Par une ordonnance d'incident en date du 20 mars 2018, le conseiller de la mise en état a :

- SURSIS à statuer sur les demandes en l'attente de l'arrêt à intervenir de la Cour de cassation sur le pourvoi formé à l'encontre de l'arrêt de la cour d'appel de Paris du 7 octobre 2016 ;

- ORDONNÉ la radiation de la procédure du rôle de la cour ;

- RÉSERVÉ les dépens.

La cause du sursis à statuer ayant disparu, l'affaire a été rétablie au rôle de la chambre 5-3.

Les sociétés CARREFOUR PROXIMITE FRANCE et CSF ont notifiées leurs conclusions par le RPVA le 17 décembre 2019 et la société LE MERRE DISTRI a notifié les siennes par le RPVA le 28 novembre 2019.

L'ordonnance de clôture a été prononcée le 7 janvier 2020.

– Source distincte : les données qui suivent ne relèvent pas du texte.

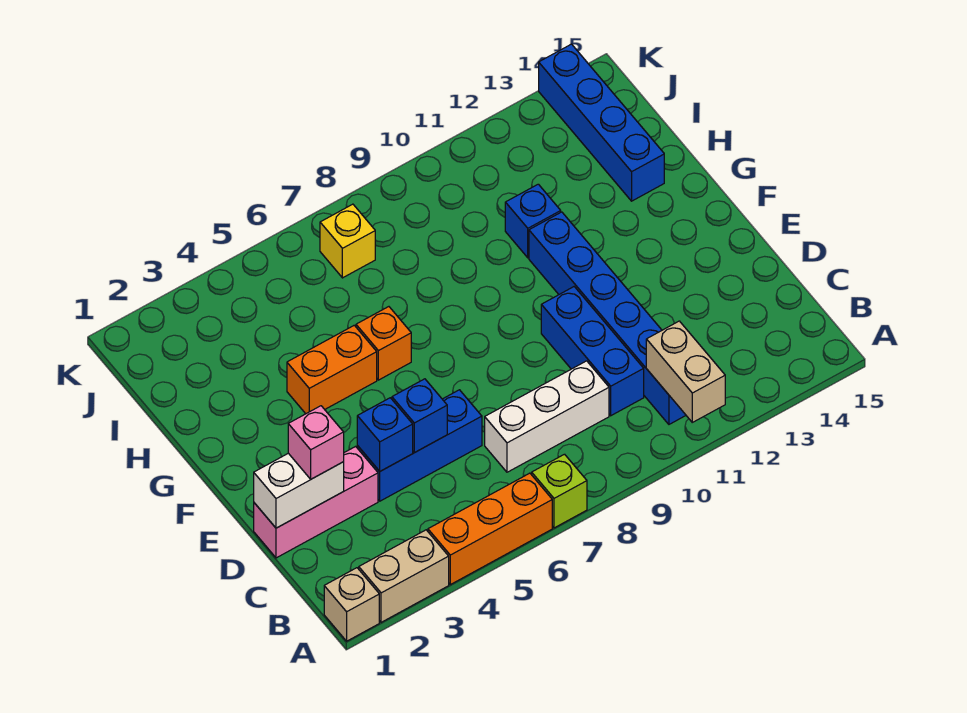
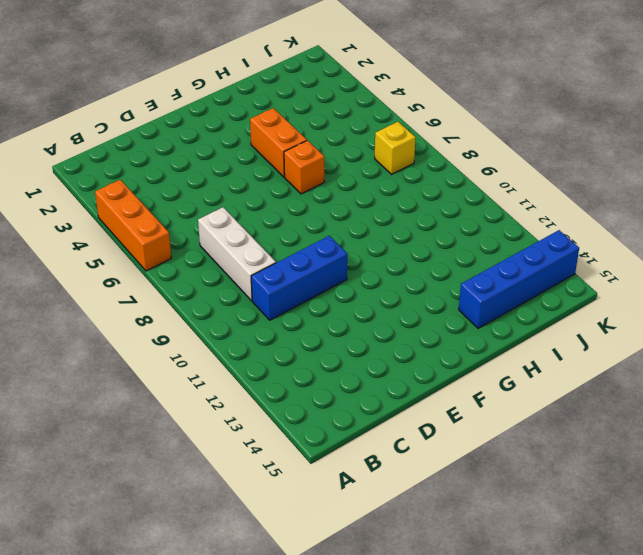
none -> tan brick A1 level 1
none -> tan brick A2:A3 level 1
none -> lime brick A7 level 1

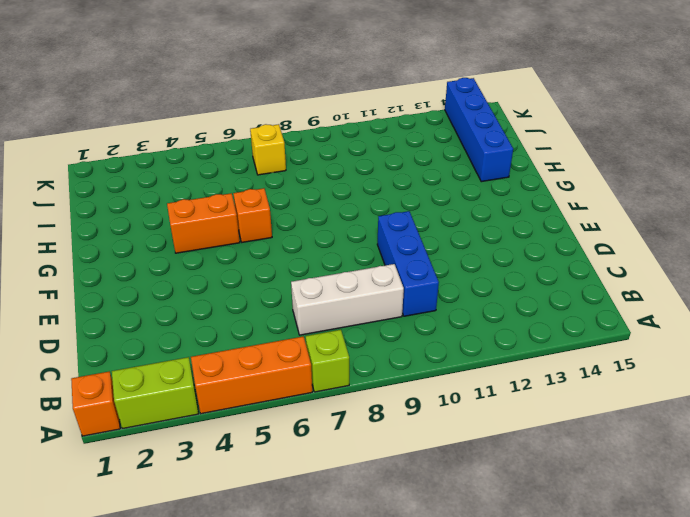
orange brick A1 level 1 -> tan brick A1 level 1
lime brick A2:A3 level 1 -> tan brick A2:A3 level 1
none -> blue brick B11:G11 level 1
none -> pink brick D1:D3 level 1
none -> blue brick D4:D6 level 1

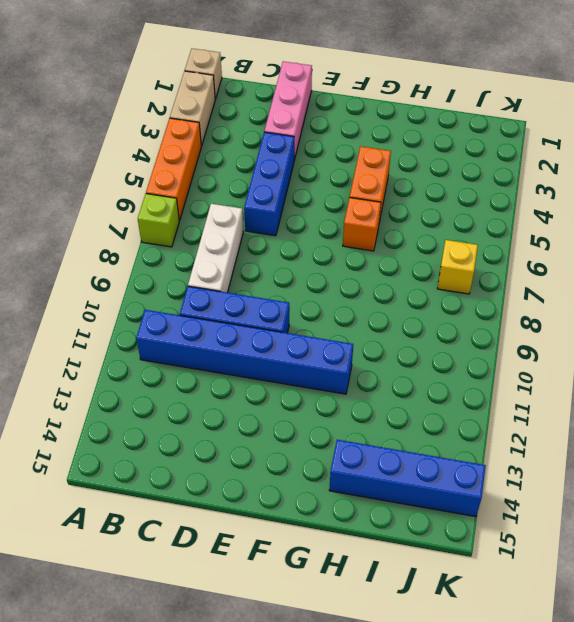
none -> blue brick H11 level 1
none -> tan brick A11:B11 level 2
none -> white brick D1:D2 level 2

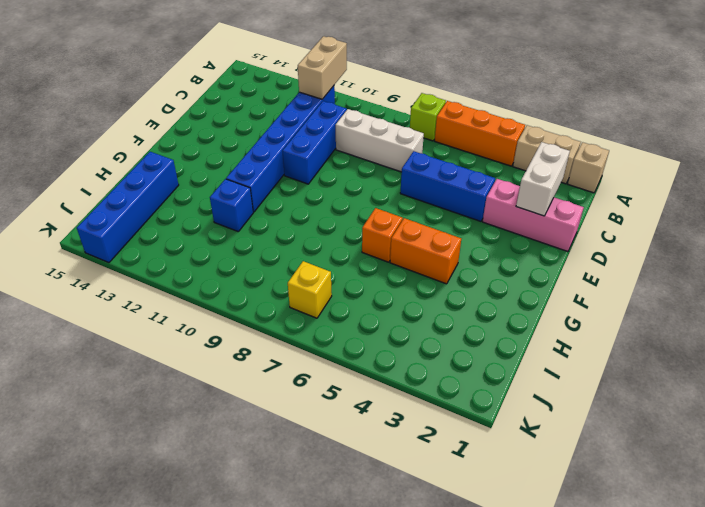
white brick C2:D2 level 2 -> white brick D1:D2 level 2
none -> blue brick D4 level 2
none -> blue brick D5 level 2
none -> pink brick D2 level 3

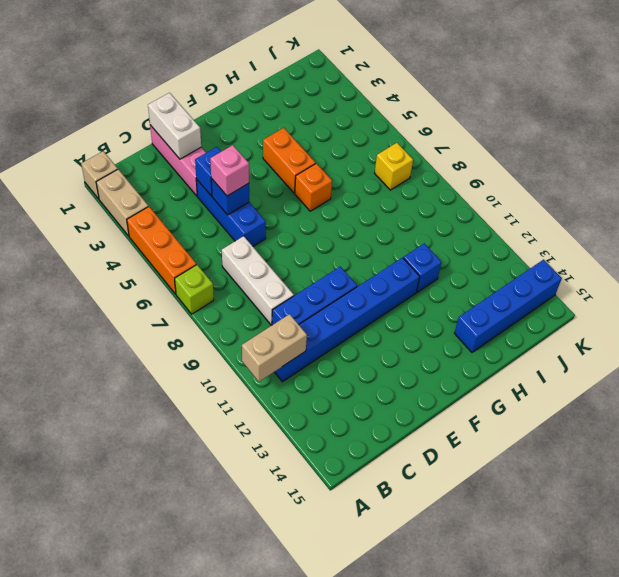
pink brick D5 level 3 -> pink brick D2 level 3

Par un arrêt mixte rendu le 28 octobre 2020, la Cour d'appel de Paris, Pôle 5 Chambre 3, a :

INFIRMÉ le jugement entrepris sauf en ce qu'il a déclaré recevable l'action de la société CSF et rejeté la demande d'annulation du pacte de préférence ;

DIT que le non-respect par la société LE MERRE DISTRI du pacte de préférence contenu dans le contrat de franchise la liant à la société CARREFOUR PROXIMITE FRANCE constitue un manquement contractuel de nature à engager la responsabilité contractuelle de la société LE MERRE DISTRI envers la société CARREFOUR PROXIMITE France ;

DIT que le non-respect par la société LE MERRE DISTRI du pacte de préférence contenu dans le contrat de franchise la liant à la société CARREFOUR PROXIMITE FRANCE est de nature à engager la responsabilité délictuelle de la société LE MERRE DISTRI envers la société CSF, tiers au contrat ;

AVANT DIRE DROIT sur les demandes indemnitaires de la société CARREFOUR PROXIMITÉ FRANCE et de la société CSF, les droits et moyens des parties étant réservés,

ORDONNÉ la réouverture des débats et le rabat de l'ordonnance de clôture ;

RENVOYÉ l'affaire à l'audience de la mise en état du jeudi 10 décembre 2020 à 13 heures aux fins pour les parties de conclure spécifiquement sur la perte de chance en les divers aspects relevés dans les motifs du présent arrêt ;

SURSIS à statuer sur le surplus des demandes ;

RÉSERVÉ les dépens.

Dans leurs dernières conclusions, notifiées par le RPVA le 29 mars 2021, la SAS C.S.F.et la SAS CARREFOUR PROXIMITÉ FRANCE, demandent à la Cour de :

Vu l'arrêt rendu par la Cour d'Appel de Paris le 28 octobre 2020,

Concernant la société C.S.F. (venant aux droits de la société CSF FRANCE),

Infirmer le jugement rendu par le Tribunal de Commerce de PARIS le 24 septembre 2013 en ses dispositions ;

Statuant à nouveau de ce chef,

Condamner la société LE MERRE DISTRI à payer à la société C.S.F (venant aux droits de la société CSF FRANCE) les sommes de :

- 2 382 534 TTC, préjudice arrêté à la date de restitution du fonds, soit le 31 janvier 2017 ;

- 20 000 à titre de dommages-intérêts ;

- 30 000 sur le fondement de l'article 700 du CPC ;

Concernant la société CARREFOUR PROXIMITE FRANCE,

Confirmer dans son principe la décision déférée ;

Y ajoutant et actualisant le montant du préjudice,

Condamner la société LE MERRE DISTRI à payer à la société CARREFOUR PROXIMITE FRANCE une somme de 219 912 TTC, préjudice arrêté à la date du 31 janvier 2017, date de restitution du fonds ;

Condamner en outre la société LE MERRE DISTRI à payer à la société CARREFOUR PROXIMITE FRANCE une somme de 20 000 à titre de dommages-intérêts outre 30 000 sur le fondement de l'article 700 du CPC ;

Condamner la société LE MERRE DISTRI aux entiers dépens de première instance et d'appel dont distraction au profit de la SELARL PELLERIN DE MARIA GUERRE, Avocat, dans les termes de l'article 699 du CPC.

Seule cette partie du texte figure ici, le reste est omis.